WA Court of Appeals at Div. II: Truth still an absolute defense to defamation
The 2006 Crane Accident in Bellevue, where a man was killed in his apartment, spawned a slew of news stories regarding crane safety. One of the stories involved the operator of the crane, Warren Taylor Yeakey, and alleged he had a history of drug abuse. He sued Hearst (operators of the Seattle Post-Intelligencer, a former print newspaper now exclusively online) for defamation when his drug test came back negative. Does he contend the PI spead anything untruthful (a requirement for defamation)? Not quite:
He argued that the juxtaposition of the article's statements with a photograph of the damage, a photograph of the deceased, and a graphic with bullet points contending "GAPS IN SAFETY CONTROLS" falsely implied that Yeakey's drug use, operator error, or failure to sufficiently perform safety inspections were factors in the collapse.
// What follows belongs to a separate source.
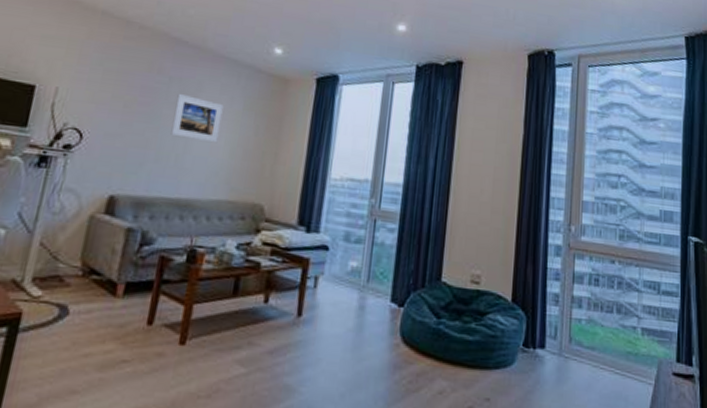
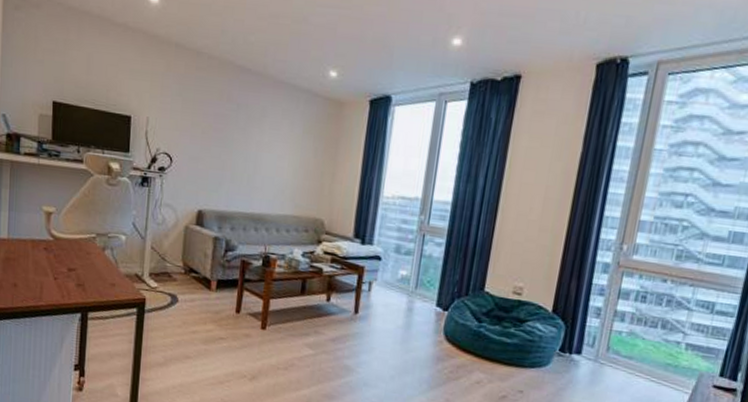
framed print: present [170,94,224,144] -> none [242,120,286,165]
CP at 11. He concedes that all the statements in the articles are true and that his claims are not based on a contention that facts were omitted from the articles.
Unfortunately, Washington only recognizes standard defamation, which means the statements have to be false:
But we have held that a plaintiff may not base a defamation claim on the negative implication of true statements. Lee v. Columbian, Inc., 64 Wn. App. 534, 538, 826 P.2d 217 (1991). Defamatory meaning may not be imputed to true statements. Lee, 64 Wn. App. at 538.
As a side note: I have, through looking for pictures examining truth, learned of Tarski's undefinability theorum. You should give it a read. Philosophy major's already know of Russell's utter destruction of Frege.
You may be wondering why I didn't include links to Tarski or Russell. Simply, a computer glitch that won't let me.